Wiceminister Błażej Poboży ocenił, że Polska nie mogła czekać na środki unijne na pomoc uchodźcom. Podobnie jak inni przedstawiciele rządu PiS krytycznie odniósł się do słów Donalda Tuska.
„Gdybyśmy czekali na środki unijne, to podejrzewam, że mielibyśmy gigantyczny kryzys humanitarny w Polsce i na pograniczu polsko-ukraińskim. My nie wahaliśmy się i jako odpowiedzialne państwo zaangażowaliśmy swoje środki” – powiedział wiceszef Ministerstwa Spraw Wewnętrznych i Administracji Błażej Poboży.

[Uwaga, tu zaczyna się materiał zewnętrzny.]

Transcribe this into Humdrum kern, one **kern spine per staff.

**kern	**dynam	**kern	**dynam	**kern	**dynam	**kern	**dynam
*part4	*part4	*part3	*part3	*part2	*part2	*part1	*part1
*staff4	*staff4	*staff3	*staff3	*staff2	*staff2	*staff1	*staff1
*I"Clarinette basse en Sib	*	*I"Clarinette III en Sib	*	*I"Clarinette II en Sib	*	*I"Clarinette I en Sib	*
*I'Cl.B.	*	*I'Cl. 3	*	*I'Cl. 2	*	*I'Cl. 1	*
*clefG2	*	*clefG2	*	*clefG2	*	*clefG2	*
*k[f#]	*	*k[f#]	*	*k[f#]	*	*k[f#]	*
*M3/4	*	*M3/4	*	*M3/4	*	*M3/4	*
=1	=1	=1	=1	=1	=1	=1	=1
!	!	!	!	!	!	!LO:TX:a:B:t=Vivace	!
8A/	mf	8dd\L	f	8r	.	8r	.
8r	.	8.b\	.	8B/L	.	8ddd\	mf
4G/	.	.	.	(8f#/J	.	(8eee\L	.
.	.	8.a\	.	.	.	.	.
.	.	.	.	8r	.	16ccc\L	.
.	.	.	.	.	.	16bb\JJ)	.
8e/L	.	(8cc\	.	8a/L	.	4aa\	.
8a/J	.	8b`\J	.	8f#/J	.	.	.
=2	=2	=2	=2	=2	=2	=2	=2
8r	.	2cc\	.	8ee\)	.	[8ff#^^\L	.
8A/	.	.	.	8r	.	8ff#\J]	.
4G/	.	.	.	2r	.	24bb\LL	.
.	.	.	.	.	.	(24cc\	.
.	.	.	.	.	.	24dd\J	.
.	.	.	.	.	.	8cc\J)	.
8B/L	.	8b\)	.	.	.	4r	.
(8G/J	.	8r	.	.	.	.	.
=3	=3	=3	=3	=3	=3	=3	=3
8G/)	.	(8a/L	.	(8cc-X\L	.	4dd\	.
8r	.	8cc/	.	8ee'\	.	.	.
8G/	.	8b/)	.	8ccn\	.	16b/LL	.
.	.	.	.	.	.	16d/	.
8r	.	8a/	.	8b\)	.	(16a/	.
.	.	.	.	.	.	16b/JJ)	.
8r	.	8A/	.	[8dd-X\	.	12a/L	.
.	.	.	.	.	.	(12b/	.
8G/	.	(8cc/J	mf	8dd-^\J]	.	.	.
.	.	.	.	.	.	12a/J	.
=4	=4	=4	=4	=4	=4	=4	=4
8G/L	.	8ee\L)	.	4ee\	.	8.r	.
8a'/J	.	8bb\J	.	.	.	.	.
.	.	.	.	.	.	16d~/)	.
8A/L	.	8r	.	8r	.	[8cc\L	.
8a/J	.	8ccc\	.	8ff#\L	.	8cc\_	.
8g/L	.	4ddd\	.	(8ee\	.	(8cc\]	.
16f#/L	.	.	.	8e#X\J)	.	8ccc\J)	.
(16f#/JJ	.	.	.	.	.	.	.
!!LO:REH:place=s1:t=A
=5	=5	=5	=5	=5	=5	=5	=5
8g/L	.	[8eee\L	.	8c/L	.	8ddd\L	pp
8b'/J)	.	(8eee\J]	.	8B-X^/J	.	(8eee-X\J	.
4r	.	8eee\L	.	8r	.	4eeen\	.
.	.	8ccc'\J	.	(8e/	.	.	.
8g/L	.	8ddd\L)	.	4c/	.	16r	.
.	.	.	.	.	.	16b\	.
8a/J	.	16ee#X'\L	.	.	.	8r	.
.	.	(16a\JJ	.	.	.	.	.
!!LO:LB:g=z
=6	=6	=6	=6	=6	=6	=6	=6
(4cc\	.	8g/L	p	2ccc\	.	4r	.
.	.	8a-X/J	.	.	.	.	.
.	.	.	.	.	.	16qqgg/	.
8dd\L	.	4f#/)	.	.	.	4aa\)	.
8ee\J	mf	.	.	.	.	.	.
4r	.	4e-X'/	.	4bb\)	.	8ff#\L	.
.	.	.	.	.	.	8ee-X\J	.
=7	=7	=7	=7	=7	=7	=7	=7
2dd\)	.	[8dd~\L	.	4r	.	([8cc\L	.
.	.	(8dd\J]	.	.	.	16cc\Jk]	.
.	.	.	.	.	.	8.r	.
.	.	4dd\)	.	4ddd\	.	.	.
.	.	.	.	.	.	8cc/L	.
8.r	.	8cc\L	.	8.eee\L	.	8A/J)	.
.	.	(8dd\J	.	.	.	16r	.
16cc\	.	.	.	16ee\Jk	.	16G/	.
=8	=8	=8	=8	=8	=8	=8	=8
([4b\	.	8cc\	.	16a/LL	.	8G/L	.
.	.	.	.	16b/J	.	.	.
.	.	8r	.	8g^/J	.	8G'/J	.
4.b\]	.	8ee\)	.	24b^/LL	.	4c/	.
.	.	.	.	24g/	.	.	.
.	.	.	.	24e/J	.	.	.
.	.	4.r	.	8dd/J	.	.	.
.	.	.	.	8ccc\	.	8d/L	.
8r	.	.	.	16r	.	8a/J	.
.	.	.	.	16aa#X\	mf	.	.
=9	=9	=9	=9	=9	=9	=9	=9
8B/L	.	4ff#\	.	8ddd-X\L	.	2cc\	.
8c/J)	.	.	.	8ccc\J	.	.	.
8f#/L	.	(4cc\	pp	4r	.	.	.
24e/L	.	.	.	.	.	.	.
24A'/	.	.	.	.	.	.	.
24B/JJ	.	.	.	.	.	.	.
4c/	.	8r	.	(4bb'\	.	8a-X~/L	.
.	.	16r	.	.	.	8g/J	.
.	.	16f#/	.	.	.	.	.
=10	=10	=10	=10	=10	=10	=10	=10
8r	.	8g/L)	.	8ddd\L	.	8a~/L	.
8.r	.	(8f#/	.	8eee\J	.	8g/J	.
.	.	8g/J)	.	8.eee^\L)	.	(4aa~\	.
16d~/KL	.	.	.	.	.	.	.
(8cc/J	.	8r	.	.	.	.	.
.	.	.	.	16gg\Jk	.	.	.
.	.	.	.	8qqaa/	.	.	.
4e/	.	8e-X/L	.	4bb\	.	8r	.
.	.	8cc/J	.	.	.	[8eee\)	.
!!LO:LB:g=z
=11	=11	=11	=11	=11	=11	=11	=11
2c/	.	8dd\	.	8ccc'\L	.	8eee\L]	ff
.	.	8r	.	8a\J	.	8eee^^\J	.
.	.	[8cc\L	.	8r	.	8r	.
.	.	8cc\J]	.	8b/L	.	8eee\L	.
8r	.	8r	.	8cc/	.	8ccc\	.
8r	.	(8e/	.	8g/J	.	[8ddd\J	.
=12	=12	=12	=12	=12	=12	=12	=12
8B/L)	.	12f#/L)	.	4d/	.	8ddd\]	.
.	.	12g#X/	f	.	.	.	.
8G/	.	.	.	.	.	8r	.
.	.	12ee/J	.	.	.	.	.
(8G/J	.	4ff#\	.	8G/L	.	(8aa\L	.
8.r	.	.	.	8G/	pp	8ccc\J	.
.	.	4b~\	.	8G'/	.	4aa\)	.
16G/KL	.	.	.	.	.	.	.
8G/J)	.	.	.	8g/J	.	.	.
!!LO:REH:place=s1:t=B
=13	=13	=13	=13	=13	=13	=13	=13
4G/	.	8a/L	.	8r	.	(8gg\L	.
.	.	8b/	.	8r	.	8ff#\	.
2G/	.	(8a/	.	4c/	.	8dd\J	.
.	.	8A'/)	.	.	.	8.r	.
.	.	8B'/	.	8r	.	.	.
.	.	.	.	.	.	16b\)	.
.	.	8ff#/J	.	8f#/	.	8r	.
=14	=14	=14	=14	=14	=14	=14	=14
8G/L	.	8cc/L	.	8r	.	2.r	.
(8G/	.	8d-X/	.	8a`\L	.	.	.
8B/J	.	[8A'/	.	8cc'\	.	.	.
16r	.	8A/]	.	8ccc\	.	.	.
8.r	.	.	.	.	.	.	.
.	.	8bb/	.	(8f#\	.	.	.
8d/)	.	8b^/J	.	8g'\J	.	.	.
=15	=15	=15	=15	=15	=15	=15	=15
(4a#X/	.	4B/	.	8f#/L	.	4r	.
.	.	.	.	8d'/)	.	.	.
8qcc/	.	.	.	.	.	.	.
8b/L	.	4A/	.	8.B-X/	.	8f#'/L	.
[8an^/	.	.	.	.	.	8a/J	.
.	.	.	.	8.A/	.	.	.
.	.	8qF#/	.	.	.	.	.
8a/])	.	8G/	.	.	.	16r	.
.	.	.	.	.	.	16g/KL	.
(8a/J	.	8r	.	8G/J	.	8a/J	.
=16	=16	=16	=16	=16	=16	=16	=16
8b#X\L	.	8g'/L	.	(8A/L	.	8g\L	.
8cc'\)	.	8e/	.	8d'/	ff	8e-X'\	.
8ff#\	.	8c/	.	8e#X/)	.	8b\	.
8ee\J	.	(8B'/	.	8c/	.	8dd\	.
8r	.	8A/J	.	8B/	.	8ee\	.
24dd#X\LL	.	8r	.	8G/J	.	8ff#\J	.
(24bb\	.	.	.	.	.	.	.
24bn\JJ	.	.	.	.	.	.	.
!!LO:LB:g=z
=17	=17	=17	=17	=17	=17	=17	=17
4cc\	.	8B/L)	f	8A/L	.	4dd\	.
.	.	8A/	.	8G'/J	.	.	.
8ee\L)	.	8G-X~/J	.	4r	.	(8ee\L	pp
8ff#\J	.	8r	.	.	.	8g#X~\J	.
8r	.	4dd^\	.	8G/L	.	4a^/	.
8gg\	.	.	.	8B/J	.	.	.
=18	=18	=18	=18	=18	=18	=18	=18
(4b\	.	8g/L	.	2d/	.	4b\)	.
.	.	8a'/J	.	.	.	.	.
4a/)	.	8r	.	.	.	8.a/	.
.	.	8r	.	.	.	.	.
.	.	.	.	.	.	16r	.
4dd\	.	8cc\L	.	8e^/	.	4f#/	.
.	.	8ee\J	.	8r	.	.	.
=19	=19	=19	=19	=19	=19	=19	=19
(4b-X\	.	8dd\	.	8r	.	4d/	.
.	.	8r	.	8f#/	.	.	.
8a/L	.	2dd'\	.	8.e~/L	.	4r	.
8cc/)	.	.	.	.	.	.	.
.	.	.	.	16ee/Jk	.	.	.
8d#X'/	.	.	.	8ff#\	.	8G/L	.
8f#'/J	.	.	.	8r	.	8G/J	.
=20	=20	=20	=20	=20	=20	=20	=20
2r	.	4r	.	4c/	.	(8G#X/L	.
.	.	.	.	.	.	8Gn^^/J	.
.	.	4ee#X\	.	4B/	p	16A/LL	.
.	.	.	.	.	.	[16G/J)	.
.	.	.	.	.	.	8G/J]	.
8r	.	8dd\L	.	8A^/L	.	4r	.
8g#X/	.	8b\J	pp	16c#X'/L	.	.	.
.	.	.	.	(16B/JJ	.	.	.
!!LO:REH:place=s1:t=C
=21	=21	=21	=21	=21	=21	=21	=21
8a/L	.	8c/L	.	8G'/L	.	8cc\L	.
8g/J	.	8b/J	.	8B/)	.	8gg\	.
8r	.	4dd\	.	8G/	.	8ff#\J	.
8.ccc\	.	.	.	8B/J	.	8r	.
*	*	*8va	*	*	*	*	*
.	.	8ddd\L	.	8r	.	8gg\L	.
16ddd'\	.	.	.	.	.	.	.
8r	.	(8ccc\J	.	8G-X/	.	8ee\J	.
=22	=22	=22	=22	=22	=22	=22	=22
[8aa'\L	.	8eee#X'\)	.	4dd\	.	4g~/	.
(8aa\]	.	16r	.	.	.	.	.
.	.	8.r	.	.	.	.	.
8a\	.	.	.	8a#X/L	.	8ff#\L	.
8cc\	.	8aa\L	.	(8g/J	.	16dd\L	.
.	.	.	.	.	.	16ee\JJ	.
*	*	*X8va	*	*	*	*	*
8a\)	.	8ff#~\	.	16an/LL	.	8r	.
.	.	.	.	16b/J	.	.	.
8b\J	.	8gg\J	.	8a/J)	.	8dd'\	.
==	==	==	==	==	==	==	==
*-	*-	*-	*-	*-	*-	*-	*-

Dodał, że rosyjskie ataki rakietowe, zwłaszcza ten na Lwów, są “odpowiedzią na bardzo ważną i odważną wizytę polskich premierów”. “To sygnał ostrzegawczy wysłany przez Władimira Putina” – dodał.
Odniósł się również do słów Donalda Tuska. Były premier stwierdził, że Polacy są gotowi pomagać uchodźcom z Ukrainy, ale potrzebują wsparcia ze strony państwa. Powiedział też, że CBA i Orlen mają puste ośrodki, które można by wykorzystać do tego celu.
“W tej wypowiedzi jest tyle prawdy, co w wypowiedziach o wojnie prezydenta Putina na stadionie w Łużnikach” – powiedział Poboży. “To jest tak, jakby Donald Tusk wyszedł wczoraj i napluł w twarz funkcjonariuszom służb podległych resortowi, czyli Straży Granicznej i Państwowej Straży Pożarnej” – podkreślił i dodał, że jest to wypowiedź skandaliczna.
“Mamy do czynienia z oczywistym kłamstwem” – podsumował. Zaznaczył, że przez trzy tygodnie udało się wytworzyć w Polsce coś na kształt zjednoczenia narodowego i Donald Tusk swoją wypowiedzią to zniszczył.